How to Use a Scraping Browser for Web Automation (Step-by-Step Guide)

You're trying to automate something on the web. Maybe you're monitoring a competitor's pricing. Maybe you're collecting job listings, running end-to-end tests, or building a data pipeline from a site that doesn't have an API. You fire up a headless browser, write some Playwright code, and it works — until it doesn't. The site detects automation, serves a CAPTCHA, blocks your IP, or loads a completely different page than what you see in your regular browser.

That's the gap a scraping browser fills.

A scraping browser is a managed, cloud-hosted browser purpose-built for web automation that works reliably in production — handling JavaScript rendering, anti-bot bypass, residential proxy rotation, and CAPTCHA solving automatically, so your automation logic focuses on what to do with the page, not on how to reach it. You connect to it using the same Playwright or Puppeteer code you already write, but the browser runs in the cloud with all the infrastructure handled for you.

Let's build a complete web automation pipeline with it, step by step.

(DATA PROVIDED):

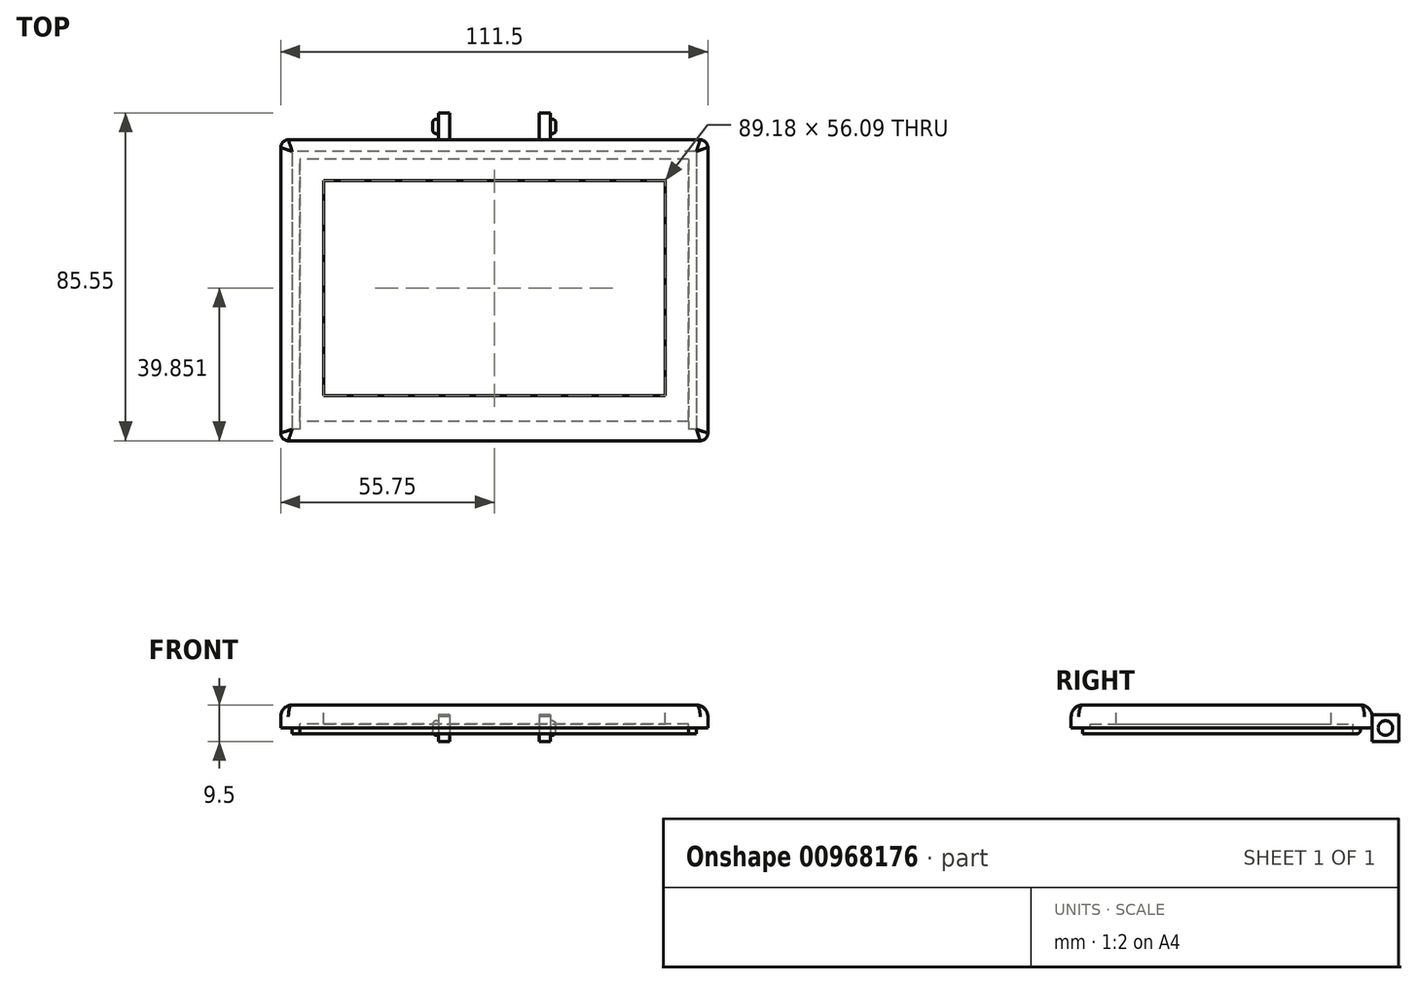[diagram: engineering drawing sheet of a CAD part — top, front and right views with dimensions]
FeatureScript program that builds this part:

(TASK SET):
1: According to the scraping browser guide, what does a scraping browser handle automatically? List each item.
2: Carry the scraping browser guide forward from its last sentence.
The lines have no connection to the scraping browser guide.

(IN RESPONSE):
1: JavaScript rendering, anti-bot bypass, residential proxy rotation, CAPTCHA solving

2:
What is a Scraping Browser?

A scraping browser is a real Chromium browser running in the cloud, optimized for programmatic web automation at scale. Unlike a local headless browser, it comes pre-configured with:

Residential proxy rotation — every session uses a clean, ISP-assigned IP that passes bot detection
Browser fingerprint randomization — canvas fingerprints, WebGL renderer, navigator properties all vary per session
CAPTCHA solving — challenges are resolved transparently before your automation code runs
Anti-bot bypass — Cloudflare, DataDome, PerimeterX protections are handled at the infrastructure level

You control it using the Chrome DevTools Protocol (CDP) — the same protocol Playwright and Puppeteer use internally. That means you can connect your existing automation scripts to a scraping browser with a single line change: replace browser.launch() with browser.connect() pointing at the cloud endpoint.

MrScraper provides a scraping browser alongside its AI extraction capabilities, giving you the choice of either writing Playwright automation code directly or using natural-language extraction instructions.

What is Web Automation?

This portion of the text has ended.